We have been at pains to apply that policy as fairly as possible, while acknowledging that it would bear more harshly on some suppliers than on others, particularly those who had implemented price increases just before it was introduced.

We have been prepared from the outset to consider applications for approval of exceptional price increases, especially from firms which consider themselves quite unable to absorb increased costs for the period of the standstill. The Government have not disguised the fact that such applications will be considered in the light of many factors. These must include an assessment of the applicant's ability to absorb increased costs. It is right that they should be based on detailed information about the business being pursued.

It is still open to Blundell Harling to develop its specific argument, though I am pleased to be able to say that I take it that the firm has accepted our policy, as it has indicated so far that it does not wish to do so.

Mr. King

I am grateful for the courtesy of my hon. Friend's reply. This started in early November. We are now in mid-January. If the firm was to produce facts and figures to justify the need for an increase, it already would have been, for three months, selling at a loss. Whatever the decision might be, how long would it take for the Department to give a decision?

Mr. Emery

I do not know what my departmental brief would be, but I give my hon. Friend the assurance that if an application was made, because of the error the Department made originally, I would ensure that it was dealt with as a matter of immense urgency as soon as was humanly possible.
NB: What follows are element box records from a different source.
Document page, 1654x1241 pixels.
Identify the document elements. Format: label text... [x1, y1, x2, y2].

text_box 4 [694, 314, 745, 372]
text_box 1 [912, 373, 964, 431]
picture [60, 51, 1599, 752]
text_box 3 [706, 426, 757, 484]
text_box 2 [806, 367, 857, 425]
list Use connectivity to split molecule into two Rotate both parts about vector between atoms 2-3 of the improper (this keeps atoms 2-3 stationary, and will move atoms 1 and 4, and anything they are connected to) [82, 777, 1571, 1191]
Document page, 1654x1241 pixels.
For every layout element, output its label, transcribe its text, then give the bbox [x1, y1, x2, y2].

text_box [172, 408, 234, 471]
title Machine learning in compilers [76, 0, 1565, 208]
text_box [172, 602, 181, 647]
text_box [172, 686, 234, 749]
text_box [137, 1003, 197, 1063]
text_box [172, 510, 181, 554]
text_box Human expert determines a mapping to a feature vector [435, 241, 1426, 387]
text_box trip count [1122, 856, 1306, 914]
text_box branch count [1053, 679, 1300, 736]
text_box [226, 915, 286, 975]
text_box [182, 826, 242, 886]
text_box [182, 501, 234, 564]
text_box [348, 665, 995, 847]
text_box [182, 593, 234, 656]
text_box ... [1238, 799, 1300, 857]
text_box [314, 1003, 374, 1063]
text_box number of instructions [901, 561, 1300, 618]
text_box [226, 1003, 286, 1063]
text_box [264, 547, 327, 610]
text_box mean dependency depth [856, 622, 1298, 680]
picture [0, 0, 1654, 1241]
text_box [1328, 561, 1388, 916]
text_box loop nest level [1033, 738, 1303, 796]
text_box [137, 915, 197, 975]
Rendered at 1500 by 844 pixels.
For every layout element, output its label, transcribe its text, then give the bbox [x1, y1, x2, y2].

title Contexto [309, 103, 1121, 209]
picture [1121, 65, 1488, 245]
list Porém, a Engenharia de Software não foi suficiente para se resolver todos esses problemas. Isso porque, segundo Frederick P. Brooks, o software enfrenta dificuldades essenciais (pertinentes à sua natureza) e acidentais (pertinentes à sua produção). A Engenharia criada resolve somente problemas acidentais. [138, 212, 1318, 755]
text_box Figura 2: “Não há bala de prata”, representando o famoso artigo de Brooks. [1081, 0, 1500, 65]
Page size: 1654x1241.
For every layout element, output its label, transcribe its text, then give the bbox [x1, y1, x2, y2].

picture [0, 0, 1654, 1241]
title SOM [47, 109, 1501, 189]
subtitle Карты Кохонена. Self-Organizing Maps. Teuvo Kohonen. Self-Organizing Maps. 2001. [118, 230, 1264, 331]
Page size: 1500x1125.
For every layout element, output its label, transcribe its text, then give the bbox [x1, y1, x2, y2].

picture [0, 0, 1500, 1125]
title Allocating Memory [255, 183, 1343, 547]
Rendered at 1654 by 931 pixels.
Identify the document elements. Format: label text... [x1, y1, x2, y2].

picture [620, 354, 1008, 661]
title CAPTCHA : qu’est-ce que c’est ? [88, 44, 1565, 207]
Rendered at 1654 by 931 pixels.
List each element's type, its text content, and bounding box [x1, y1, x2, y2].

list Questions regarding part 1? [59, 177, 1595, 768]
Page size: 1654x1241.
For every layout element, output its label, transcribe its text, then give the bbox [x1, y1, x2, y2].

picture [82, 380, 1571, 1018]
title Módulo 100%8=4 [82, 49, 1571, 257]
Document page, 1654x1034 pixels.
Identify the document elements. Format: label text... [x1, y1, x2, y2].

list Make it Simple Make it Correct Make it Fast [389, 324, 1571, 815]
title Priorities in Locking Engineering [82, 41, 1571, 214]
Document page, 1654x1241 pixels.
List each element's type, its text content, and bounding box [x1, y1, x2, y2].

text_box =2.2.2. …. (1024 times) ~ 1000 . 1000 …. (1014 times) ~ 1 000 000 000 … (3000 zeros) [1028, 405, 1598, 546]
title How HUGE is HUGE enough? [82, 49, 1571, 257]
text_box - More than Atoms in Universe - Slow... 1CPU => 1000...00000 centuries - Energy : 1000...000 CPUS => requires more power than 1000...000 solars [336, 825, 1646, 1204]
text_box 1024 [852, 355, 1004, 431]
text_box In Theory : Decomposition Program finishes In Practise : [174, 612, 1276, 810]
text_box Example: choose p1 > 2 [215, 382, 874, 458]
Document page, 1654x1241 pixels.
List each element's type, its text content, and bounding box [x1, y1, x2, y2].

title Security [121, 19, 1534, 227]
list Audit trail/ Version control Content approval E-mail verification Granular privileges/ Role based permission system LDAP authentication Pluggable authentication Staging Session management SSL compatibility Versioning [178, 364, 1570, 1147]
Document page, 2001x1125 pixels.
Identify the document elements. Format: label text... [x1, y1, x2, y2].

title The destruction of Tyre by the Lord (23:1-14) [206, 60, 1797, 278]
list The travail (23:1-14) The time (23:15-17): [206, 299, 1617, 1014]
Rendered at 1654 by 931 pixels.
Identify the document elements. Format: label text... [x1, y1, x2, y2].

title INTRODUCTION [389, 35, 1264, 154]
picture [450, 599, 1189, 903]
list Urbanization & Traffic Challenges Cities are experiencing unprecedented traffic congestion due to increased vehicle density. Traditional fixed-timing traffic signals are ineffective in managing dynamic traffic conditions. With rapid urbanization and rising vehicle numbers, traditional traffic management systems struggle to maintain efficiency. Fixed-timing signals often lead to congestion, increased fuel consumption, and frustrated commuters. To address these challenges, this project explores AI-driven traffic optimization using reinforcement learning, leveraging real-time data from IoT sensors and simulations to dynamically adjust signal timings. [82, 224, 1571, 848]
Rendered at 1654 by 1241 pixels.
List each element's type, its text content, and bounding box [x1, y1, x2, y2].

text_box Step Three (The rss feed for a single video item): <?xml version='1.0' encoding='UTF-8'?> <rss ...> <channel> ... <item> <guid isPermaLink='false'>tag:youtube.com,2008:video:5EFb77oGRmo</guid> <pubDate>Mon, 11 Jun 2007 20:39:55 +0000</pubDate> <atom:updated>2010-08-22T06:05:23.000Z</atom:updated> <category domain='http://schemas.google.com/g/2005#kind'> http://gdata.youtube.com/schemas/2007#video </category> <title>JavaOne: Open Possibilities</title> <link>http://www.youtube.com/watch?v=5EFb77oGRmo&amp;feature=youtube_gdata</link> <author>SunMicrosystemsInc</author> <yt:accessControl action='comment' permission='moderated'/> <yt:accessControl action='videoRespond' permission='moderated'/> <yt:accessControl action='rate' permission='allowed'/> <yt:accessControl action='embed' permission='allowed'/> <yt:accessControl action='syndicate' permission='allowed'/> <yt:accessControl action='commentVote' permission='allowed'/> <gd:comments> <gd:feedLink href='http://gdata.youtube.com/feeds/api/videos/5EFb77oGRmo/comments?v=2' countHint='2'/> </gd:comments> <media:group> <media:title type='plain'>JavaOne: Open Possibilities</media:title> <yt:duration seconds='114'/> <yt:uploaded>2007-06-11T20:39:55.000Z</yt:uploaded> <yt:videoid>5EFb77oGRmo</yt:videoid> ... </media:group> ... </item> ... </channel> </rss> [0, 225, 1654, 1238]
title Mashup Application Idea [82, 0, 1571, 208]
It is, perhaps, a measure of the widespread acceptance of the Government's policy by commerce and industry that only 1,760 applications for approval of price increases have been received. These are rather relevant figures. Only 230 of these have been approved. Therefore, the Government have made it plain that the policy of the prices standstill is intended to have effect as such only for the period of the standstill, whether it was for 90 or 150 days. It is not surprising, therefore, that I shall do everything possible to maintain this policy, with a fair consistency, until the succeeding programme, which has been outlined by my right hon. Friend the Prime Minister, comes into effect.

Therefore, in conclusion, all that I can say is that I regret that this error should have been made. I should like those regrets to go out publicly to the company. They have been conveyed in private. We realise the embarrassment this is causing, but I only hope that the company understands, from my explanation, that it is right and proper that we should be fair overall, even if it means harshly having to correct an error that we may have made.

Question put and agreed to.

Adjourned accordingly at twenty-three minutes past Eleven o'clock.